S3 Curator delete process slow - Is this a bad idea?

We have a backup process using curator that is backup to S3, unfortunately, the delete job for the snapshots has not been processed. Deleting from curator is very slow for s3 and reading on the forums this is caused by the number of snapshots and should get faster as we delete more. Currently, though, this is a years worth of data and about 16tb of data.

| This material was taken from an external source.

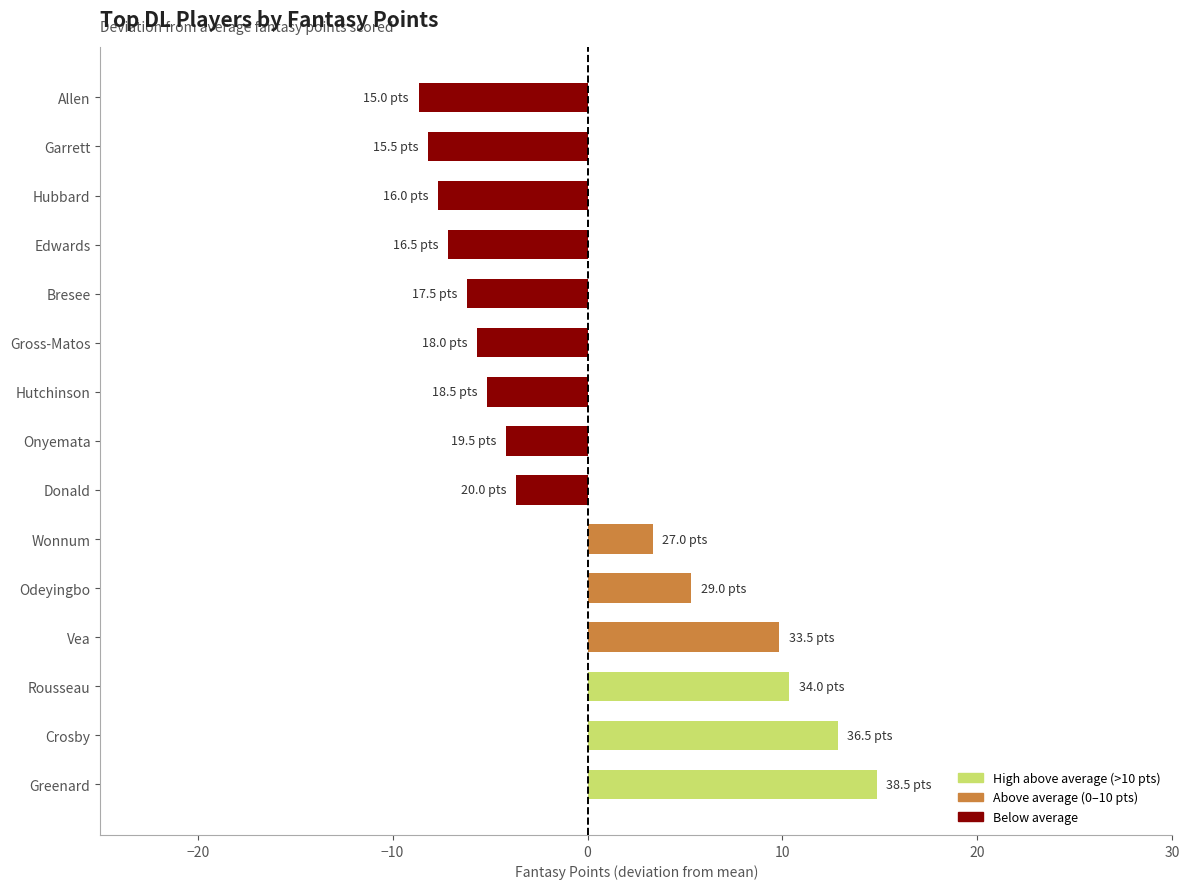

Which has a higher value, Allen or Bresee?

Bresee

I am wondering if it would be better to create a new S3 bucket and create a new snapshot location for that bucket. (Set the delete curator correctly this time)

Run the backups for the next 20 days to get back to a standard coverage of backups then.

Then delete the snapshot location in elasticsearch which I don’t believe will delete the data in S3 (but I am not sure). I.e delete /_snapshot/myoldbackuplocation

Then set S3 lifecycle rules to delete the data off the old bucket.

Is this an acceptable solution? Or will Elasticsearch still have problems with me removing the snapshot? From what I can read this should work and potentially is the quickest and cheapest way to solve the problem.

Maybe the second dumb question of the day is are _snapshot locations treated individually in elasticsearch so they don’t look at another _snapshot location and mix the backups files for restoring the data in the future?

Any advice or clarity would be great, many thanks.

I am running on elasticsearch 6.8.2.1 at present so pretty old cluster setup.

Yes, I 100% recommend this exact process.

Much of the slowness of snapshot delete has long since been corrected in Elasticsearch 7.x (over the course of several releases), but you are definitely correct. It's better to create a new bucket, new repository to that bucket, and set up procedures to work better there if you're still on 6.x.

Mostly sounds good, except this bit:

Then set S3 lifecycle rules to delete the data off the old bucket.

The blobs in the repository are all inter-dependent but lifecycle rules don't know about these dependencies, so the first time the lifecycle rule deletes a blob it will unrecoverably break the repository. I'd recommend just deleting the repo contents completely when you don't need them any more.

I am running on elasticsearch 6.8.2.1 at present so pretty old cluster setup.

Yeah there's definitely been improvements to delete speed in more recent clusters. Also SLM is now built in so you don't need a separate curator process to do periodic backups any more.

Thank you both for your response. @theuntergeek and @DavidTurner

David, I am planning on removing the old snapshot repo with a command of

delete /_snapshot/myoldbackuplocation

/_snapshot/myoldbackuplocation -> Points to bucket1 on s3

Create a new snapshot location pointing to a different bucket.
/_snapshot/newonebackuplocation -> Points to bucket2 on s3

Then my lifecycle rule with empty the bucket1 and clean it up.

My assumption are that _snapshot/newonebackuplocation is independent of the old one /_snapshot/myoldbackuplocation

So basically as long as my assumption is correct that _snaphot repos are independent of each other then this should work. But that is my core question, which is sounds like you are saying they are not @DavidTurner ?

Just to clarify also I am not planning on using lifecycle rules on the new bucket / repo location. I am planning on using curator as you normally do. I understand if I ran lifecycle rules on my bucket2 with the new bucket it would be tears. :wink: I just need to clean the bucket out of 16tb and delete it.

Don't "clean" myoldbackuplocation. Wait for newonebackuplocation to reach your retention period, then delete the myoldbackuplocation repository, and then just wholly delete bucket1 using S3 (not Elastic).

1 Like

@theuntergeek that is the current plan of attack, on the idea that elasticsearch snapshot repos are independent of each other which I believe they are. But I am not 100% :wink:

They are.

@DavidTurner / @theuntergeek thank you so much for your help. I live in London if I ever bump into you both I will buy you a beer/coffee/doughnuts :wink:

This topic was automatically closed 28 days after the last reply. New replies are no longer allowed.